Mit Vollgas geht es über die knapp 21 Kilometer lange Nordschleife, durch die hohe Acht, das Karussell und die zahlreichen Kurven. Gero Hackenberg aus dem Team der Audi Fahrwerksentwicklung erklärt mir zwar genau, worauf er achtet, darauf konzentrieren kann ich mich jetzt aber nicht wirklich. Mir ist heiß, mein Kopf ist schwer, mein Magen flau. Kurzes Anbremsen – für eine hundertstel Sekunde hebt es mich aus dem Sitz und schon folgt die nächste Bremszone. Als wär nichts gewesen, gleitet der A4 ruhig weiter über die Rennstrecke, kein Wippen, kein Schaukeln, nichts! Rechtskurve. Mein Magen wird immer flauer.
Optimales Verhältnis aus Fahrdynamik, Fahrkomfort und Sicherheit
Nach circa acht Minuten auf der Strecke ist es überstanden – zumindest die erste von drei Runden – meinen drei Runden. Nach diesem Triple werfe ich das Handtuch. Mir ist übel, richtig übel. Für die „Jungs“ geht die Arbeit nahtlos weiter.
Mein Fazit: Das Fahrwerk top, mein Magen flop.

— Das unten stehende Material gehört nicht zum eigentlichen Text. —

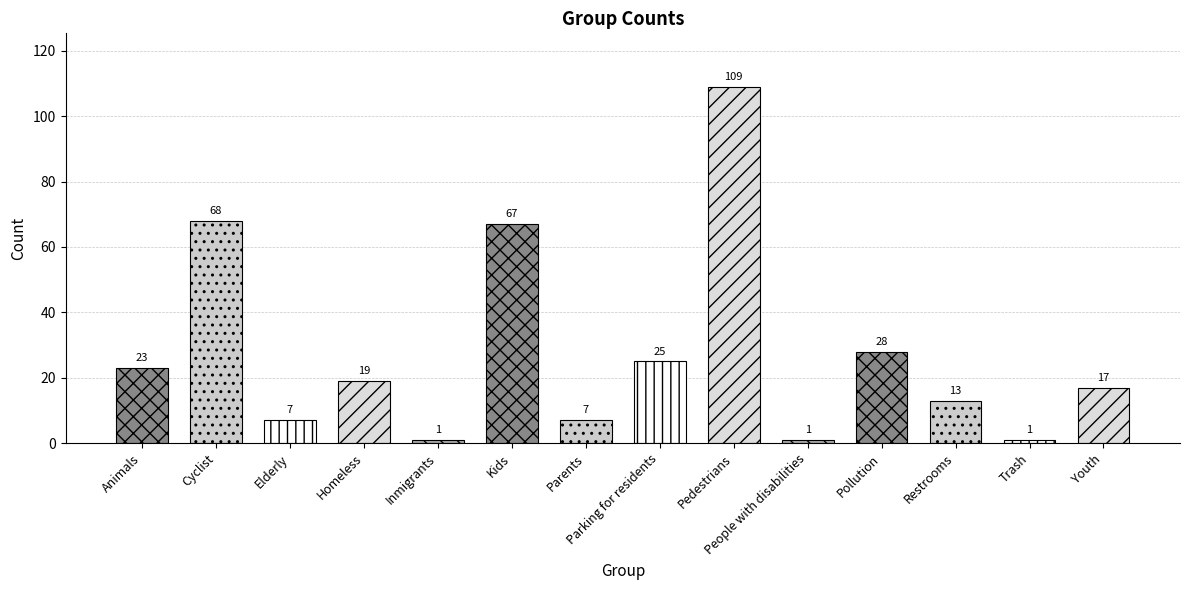

What is the smallest value displayed?

1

Bis das Ziel, ein optimales Verhältnis aus Fahrdynamik, Fahrkomfort und Sicherheit beim Audi A4 letztendlich erreicht ist, wurden verschiedenste Federn, Stabilisatoren und kleinste Teilchen im Stoßdämpfer eingebaut, ausgebaut und variiert. Das passiert direkt vor Ort an der Teststrecke in der Audi-Werkstatt und im Abstimm-LKW, auf den Abstimm- und Erprobungsfahren weltweit, aber auch „zuhause“ in Ingolstadt. Nach zwei Jahren und 45 dieser einzelnen Schritte sind die Entwickler mit dem Sport-Fahrwerk der neuen A4 Limousine rundum zufrieden. Alle anderen A4-Fahrwerke haben am Ende einen ähnlichen Weg hinter sich.
Dass ich übrigens nicht die erste bin, deren Magen auf der Nordschleife streikt, beruhigt mich. Und vielleicht werde ich es eines Tages doch noch einmal wagen, eine Runde auf der Nordschleife zu drehen, denn Spaß hat es allemal gemacht und beim zweiten Mal ist es laut den „Jungs“ auch nur noch halb so schlimm.